In dieser quasi „zweiten Heimat“ (Edgar Reitz) haben alle O-Ton-Geber entscheidende Teile ihrer Adoleszenz verbracht: Sie wuchsen dort auf – und zugleich in eine neue Kultur hinein. Ausgehend von den historischen Ereignissen unternimmt Önsöz mit ihren Protagonisten auch eine (Zeit-)Reise von der Schweiz über Deutschland in die Türkei und wieder zurück, wobei auch die jüngsten geschichtlichen Ereignisse unter der Erdogan-Regierung dramaturgisch überzeugend zur Sprache kommen. Ob bei den blutigen Gezi-Park-Protesten oder im selbstherrlichen Machtanspruch des aktuellen Premiers: die Türkei stand und steht seit jeher im geopolitischen Fokus der gesamten (westlichen) Welt. Doch was ist dort 2016 vom radikal reformatorischen, demokratisch geprägten Aufbruchsgeist eines Kemal Atatürk noch geblieben? Wie hätten sich ihre berühmten Väter dazu geäußert, die noch auf Du und Du mit dem Staatsgründer waren – und sich in ihrer Arbeit gerade für offene Werte und künstlerische Freiheit einsetzten?

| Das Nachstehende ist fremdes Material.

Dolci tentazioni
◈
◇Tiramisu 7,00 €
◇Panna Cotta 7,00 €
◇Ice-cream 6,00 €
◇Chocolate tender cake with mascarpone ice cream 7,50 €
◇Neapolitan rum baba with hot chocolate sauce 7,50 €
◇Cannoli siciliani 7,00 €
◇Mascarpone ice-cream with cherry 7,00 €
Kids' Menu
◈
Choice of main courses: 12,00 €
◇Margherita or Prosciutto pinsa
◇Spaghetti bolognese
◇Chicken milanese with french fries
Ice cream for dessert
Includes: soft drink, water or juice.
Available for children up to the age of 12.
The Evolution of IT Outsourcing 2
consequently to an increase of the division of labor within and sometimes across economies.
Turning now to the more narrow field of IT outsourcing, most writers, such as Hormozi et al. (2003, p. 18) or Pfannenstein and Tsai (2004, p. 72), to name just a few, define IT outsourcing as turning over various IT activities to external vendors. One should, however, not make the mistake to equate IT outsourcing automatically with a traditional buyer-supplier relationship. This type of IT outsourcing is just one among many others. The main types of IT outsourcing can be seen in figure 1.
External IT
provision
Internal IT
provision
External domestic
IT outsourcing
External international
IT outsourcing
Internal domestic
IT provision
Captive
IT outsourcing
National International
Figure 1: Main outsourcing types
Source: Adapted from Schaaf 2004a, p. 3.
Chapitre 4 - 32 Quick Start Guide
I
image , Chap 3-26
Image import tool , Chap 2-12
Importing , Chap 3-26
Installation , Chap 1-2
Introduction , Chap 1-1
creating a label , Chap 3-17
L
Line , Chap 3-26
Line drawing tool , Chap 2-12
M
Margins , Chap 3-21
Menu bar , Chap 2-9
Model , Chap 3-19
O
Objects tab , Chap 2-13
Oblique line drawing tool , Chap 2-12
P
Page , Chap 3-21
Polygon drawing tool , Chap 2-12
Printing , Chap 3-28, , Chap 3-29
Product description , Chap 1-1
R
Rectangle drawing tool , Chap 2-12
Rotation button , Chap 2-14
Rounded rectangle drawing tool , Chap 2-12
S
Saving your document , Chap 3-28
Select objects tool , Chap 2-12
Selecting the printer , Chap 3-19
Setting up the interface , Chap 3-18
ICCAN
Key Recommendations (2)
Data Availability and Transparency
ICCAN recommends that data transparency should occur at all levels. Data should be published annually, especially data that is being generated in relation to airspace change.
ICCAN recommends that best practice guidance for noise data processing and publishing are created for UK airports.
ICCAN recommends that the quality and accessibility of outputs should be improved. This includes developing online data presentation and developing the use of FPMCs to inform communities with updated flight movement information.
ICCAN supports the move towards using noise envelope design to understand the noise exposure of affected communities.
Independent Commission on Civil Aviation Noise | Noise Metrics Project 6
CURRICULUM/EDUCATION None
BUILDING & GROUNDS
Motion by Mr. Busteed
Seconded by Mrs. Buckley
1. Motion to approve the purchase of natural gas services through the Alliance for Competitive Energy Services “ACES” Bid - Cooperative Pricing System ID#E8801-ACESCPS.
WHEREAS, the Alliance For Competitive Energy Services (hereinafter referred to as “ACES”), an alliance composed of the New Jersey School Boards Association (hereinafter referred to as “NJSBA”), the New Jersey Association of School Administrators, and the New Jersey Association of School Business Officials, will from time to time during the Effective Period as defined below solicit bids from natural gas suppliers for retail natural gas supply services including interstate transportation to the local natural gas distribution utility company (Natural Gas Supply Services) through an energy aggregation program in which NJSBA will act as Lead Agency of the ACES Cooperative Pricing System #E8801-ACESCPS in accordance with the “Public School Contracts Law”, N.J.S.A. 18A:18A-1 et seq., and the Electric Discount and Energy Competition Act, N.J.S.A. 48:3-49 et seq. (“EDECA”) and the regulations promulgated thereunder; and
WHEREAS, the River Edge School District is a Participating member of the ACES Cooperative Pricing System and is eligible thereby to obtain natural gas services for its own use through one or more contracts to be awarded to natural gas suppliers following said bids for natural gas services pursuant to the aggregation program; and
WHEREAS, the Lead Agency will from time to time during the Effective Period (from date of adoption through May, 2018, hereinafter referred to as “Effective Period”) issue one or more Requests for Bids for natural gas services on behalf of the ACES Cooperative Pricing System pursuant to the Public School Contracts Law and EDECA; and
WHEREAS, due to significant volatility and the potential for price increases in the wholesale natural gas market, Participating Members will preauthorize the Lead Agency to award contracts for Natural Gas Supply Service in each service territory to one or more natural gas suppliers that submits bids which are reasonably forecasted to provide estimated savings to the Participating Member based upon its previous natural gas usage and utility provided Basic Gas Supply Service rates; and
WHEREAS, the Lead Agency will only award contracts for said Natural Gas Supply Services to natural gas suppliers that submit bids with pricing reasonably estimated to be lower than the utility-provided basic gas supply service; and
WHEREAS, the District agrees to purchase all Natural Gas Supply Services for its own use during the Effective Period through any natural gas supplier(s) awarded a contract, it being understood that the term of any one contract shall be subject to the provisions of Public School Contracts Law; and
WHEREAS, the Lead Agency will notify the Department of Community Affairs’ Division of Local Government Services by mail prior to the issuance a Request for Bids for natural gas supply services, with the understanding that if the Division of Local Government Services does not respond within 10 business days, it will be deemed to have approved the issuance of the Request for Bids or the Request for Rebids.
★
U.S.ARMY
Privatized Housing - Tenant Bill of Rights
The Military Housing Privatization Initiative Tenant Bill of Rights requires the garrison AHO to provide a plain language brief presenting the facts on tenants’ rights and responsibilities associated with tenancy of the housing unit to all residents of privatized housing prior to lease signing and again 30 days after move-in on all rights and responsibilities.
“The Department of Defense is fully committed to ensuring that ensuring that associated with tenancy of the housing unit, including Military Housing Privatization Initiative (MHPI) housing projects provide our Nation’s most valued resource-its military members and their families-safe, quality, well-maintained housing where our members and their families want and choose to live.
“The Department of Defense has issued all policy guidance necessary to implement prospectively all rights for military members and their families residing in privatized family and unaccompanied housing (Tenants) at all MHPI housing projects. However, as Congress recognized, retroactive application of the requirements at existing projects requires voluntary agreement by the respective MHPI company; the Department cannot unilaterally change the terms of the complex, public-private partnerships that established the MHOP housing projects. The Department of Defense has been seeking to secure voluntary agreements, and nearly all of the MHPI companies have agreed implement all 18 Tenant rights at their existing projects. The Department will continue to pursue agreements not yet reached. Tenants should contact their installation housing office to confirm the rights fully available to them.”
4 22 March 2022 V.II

Die Lebensschicksale von Susan Ferenz-Schwarz, Kurt Heilbronn, Engin Bagda, Enver Hirsch und Elisabeth Weber-Belling befeuern den gegenwärtig auch in Deutschland wieder brisant aufgeladenen Heimat-Diskurs neu – und wunderbar vielschichtig. Denn selbst heute als gut situierte „Weltbürger“ (Goethe) in Zürich, München oder Frankfurt am Main sind einige von ihnen im Herzen immer noch etwas „haymatloz“ geblieben: Bewusst sogar, oft mit Freude verbunden, manchmal aber auch mit leiser Wehmut angesichts des Gedankens an eine scheinbar für immer verloren gegangene „friedlich-offene“ Türkei.

Es ist der Verdienst der Regisseurin wie ihres mehrmals aufrüttelnden Films, diesen Menschen ein kleines dokumentarisches Denkmal gesetzt zu haben, das nachwirkt und zu mehrfacher Betrachtung einlädt. In Zeiten wie diesen, die von Migration und Misstrauen, genauso wie von Erfolgsgeschichten und dem Glauben an echte Völkerverständigung geprägt sind, ist das der einzig richtige Ansatz.

Haymatloz

Historisches Archivmaterial, natürlich in schwarz-weiß, dazu ein Flugzeug und gleißende Techno-Beats und das Ganze höchst rhythmisch montiert (Schnitt: Elisabeth Raßbach) zu Bildern aus der alten wie der neuen Türkei. Auf der Leinwand schimmert die Küste des Bosporus durch, dahinter erscheint eine mächtige Weltstadt: Istanbul.